--- START ---

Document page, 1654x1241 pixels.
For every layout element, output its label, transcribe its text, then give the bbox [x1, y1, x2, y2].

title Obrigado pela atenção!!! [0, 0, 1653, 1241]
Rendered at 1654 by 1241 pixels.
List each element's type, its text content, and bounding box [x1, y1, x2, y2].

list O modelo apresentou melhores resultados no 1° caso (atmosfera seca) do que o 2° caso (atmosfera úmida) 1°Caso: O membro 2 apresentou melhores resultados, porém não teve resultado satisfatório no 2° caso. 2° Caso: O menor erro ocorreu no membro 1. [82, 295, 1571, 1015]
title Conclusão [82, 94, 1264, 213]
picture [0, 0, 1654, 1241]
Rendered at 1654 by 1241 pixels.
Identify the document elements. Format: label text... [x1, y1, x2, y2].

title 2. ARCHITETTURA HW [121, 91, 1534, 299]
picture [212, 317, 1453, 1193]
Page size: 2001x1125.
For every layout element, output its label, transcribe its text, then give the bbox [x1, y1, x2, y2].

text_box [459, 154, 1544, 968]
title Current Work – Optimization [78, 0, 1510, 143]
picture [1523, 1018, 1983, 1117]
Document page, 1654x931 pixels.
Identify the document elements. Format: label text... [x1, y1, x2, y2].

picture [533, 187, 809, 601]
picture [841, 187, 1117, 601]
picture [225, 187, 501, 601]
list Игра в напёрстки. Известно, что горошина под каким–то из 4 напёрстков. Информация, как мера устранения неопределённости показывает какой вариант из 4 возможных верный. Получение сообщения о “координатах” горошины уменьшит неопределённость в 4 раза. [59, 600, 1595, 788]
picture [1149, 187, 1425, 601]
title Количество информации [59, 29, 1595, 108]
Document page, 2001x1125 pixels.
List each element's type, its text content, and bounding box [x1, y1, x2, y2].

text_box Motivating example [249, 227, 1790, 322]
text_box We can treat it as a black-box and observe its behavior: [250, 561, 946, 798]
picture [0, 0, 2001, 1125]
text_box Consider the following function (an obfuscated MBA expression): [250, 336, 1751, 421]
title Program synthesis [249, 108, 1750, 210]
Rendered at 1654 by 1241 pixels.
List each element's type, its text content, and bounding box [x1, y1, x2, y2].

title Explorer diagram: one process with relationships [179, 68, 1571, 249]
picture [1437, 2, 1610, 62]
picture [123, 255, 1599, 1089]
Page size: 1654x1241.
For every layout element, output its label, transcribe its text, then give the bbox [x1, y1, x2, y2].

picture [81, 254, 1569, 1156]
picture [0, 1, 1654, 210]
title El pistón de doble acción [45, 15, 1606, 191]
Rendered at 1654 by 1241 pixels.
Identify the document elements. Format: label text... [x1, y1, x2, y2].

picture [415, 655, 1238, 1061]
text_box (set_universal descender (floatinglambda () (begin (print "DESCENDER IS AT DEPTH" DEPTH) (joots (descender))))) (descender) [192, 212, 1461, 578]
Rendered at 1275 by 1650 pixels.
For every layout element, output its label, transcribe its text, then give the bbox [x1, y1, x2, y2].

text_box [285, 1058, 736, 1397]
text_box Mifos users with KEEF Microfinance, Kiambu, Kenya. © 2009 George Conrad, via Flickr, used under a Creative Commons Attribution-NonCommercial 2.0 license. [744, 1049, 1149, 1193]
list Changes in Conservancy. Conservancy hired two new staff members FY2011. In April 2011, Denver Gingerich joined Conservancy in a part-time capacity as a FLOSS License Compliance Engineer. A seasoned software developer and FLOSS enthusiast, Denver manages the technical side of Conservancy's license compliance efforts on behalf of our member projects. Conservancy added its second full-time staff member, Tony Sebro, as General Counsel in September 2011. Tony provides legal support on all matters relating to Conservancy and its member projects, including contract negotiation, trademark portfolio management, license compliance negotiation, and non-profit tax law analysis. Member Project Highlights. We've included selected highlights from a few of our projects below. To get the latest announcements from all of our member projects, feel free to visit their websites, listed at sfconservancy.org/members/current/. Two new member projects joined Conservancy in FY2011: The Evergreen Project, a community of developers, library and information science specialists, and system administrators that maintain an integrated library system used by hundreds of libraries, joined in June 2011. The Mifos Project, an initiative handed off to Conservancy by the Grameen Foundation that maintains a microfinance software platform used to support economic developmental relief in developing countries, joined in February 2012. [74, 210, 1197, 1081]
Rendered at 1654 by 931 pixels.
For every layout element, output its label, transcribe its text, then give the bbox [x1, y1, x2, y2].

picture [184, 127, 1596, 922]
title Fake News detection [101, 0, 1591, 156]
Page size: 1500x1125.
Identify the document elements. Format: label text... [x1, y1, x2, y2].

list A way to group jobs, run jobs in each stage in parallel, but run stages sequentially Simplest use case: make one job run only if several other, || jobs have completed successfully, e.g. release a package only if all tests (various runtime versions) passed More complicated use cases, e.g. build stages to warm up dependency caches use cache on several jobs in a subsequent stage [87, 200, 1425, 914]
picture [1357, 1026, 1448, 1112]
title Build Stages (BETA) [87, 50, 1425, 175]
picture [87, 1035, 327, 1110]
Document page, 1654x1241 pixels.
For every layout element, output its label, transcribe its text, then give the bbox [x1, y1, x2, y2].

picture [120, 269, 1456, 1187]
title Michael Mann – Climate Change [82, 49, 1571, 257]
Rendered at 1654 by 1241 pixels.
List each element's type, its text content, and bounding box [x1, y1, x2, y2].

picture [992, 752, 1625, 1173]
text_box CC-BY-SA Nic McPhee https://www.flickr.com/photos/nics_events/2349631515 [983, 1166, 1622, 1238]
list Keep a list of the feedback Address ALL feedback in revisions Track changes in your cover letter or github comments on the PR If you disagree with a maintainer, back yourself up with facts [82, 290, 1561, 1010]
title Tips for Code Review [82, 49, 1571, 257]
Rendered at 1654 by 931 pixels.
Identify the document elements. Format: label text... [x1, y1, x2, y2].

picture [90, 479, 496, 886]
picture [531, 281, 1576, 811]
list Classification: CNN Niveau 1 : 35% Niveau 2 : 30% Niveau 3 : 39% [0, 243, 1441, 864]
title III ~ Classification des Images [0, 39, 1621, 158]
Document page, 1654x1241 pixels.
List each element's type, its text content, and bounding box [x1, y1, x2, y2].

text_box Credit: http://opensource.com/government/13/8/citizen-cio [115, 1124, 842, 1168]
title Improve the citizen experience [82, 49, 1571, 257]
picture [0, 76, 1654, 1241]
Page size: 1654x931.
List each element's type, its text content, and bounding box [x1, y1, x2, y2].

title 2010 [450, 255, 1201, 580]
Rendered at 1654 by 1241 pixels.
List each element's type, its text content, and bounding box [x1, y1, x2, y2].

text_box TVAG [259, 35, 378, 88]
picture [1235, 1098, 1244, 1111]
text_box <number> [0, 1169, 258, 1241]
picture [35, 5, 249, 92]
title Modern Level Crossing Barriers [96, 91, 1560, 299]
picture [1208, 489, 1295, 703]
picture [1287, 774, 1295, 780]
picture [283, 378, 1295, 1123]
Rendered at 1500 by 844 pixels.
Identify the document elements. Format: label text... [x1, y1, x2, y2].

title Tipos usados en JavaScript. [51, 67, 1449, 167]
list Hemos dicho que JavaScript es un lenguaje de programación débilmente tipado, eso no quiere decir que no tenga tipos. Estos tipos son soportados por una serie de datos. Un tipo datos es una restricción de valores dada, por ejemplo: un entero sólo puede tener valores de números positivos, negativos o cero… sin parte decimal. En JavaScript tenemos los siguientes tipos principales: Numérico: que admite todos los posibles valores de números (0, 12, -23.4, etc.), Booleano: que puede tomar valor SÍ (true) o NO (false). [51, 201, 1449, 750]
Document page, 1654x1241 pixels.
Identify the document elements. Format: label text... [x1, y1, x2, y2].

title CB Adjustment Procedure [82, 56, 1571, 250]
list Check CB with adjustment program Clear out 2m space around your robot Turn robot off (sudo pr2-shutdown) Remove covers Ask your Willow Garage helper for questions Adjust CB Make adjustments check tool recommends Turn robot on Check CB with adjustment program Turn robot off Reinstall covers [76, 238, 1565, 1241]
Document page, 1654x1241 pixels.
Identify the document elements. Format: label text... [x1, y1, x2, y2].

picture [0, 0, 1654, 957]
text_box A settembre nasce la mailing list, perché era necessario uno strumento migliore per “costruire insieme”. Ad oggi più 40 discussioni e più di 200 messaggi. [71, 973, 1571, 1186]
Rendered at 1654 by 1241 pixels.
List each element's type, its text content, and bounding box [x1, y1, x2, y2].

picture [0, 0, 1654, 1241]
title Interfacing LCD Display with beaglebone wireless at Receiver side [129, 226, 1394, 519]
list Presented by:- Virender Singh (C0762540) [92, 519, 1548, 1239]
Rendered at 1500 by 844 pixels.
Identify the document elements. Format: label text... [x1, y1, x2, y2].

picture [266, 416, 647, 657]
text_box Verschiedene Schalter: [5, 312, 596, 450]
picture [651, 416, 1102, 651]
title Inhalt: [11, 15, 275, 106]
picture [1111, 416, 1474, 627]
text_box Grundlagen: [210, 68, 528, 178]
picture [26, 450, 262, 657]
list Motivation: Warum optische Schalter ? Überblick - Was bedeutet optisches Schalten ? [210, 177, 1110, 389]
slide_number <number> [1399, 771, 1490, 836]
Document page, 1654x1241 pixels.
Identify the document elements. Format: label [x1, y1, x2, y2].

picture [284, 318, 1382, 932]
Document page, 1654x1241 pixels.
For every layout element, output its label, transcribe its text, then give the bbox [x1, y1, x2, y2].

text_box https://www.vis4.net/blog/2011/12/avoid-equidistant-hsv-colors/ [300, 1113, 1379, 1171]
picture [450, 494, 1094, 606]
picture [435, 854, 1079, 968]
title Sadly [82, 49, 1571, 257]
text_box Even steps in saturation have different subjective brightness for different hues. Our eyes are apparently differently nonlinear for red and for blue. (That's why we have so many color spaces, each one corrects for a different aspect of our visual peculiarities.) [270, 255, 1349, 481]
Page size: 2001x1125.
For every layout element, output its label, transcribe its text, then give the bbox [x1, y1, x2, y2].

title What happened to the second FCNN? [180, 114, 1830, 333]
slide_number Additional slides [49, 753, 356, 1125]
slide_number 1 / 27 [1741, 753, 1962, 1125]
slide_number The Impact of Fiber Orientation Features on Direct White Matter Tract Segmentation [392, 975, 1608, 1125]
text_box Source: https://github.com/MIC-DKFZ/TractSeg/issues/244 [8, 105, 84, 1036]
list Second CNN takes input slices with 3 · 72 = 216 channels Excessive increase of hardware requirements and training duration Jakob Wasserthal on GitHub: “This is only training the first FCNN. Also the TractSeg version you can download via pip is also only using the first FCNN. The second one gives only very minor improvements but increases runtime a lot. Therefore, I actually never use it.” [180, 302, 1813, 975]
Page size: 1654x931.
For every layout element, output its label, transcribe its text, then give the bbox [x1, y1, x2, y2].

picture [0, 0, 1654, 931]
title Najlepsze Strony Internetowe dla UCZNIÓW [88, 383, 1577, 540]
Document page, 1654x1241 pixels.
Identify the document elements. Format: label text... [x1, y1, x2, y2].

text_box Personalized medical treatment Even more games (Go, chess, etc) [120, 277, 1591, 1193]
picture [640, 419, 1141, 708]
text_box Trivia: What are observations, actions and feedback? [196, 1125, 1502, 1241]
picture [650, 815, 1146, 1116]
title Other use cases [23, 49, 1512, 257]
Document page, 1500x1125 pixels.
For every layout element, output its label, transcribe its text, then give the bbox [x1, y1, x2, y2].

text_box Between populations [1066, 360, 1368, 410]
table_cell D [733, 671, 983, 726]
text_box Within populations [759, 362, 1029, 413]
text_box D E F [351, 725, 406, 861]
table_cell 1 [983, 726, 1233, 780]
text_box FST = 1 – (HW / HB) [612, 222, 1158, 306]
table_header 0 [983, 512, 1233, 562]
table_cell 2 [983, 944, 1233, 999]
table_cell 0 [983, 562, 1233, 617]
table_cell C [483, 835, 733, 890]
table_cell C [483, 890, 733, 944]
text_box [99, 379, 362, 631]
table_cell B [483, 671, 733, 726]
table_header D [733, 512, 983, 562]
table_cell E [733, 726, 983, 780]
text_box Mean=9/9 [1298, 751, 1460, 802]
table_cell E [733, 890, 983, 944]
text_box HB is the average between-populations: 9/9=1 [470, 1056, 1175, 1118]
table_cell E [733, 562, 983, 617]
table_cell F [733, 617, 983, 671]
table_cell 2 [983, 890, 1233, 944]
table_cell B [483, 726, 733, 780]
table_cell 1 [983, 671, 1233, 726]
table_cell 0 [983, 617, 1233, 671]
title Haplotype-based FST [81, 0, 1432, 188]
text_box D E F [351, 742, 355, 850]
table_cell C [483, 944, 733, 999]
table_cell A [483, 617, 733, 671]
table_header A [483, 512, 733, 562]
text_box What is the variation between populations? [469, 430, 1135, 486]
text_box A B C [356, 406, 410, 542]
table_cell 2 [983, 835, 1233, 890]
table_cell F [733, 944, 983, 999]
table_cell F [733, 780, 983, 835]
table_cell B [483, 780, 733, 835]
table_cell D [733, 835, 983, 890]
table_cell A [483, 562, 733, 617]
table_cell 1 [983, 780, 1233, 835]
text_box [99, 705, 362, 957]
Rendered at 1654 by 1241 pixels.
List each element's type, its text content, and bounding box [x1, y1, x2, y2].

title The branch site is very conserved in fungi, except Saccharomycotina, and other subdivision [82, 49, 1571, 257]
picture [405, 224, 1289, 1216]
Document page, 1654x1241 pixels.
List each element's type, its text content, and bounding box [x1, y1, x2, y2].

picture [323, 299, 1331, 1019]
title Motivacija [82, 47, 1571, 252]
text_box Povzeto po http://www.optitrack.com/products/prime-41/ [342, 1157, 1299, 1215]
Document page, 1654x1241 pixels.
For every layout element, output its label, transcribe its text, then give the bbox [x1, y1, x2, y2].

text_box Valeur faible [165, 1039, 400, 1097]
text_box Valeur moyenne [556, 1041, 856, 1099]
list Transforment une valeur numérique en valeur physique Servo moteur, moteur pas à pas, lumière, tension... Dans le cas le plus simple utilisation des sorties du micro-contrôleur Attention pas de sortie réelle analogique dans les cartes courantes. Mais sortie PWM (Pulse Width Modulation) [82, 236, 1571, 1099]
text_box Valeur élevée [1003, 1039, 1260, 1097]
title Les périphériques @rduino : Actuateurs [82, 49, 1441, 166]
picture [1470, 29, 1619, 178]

--- END ---

Present the lines from the very start of the items above through the line containing "title Obrigado pela", both included, as a numbered list with blank lines left out.

1. Document page, 1654x1241 pixels.
2. For every layout element, output its label, transcribe its text, then give the bbox [x1, y1, x2, y2].
3. title Obrigado pela atenção!!! [0, 0, 1653, 1241]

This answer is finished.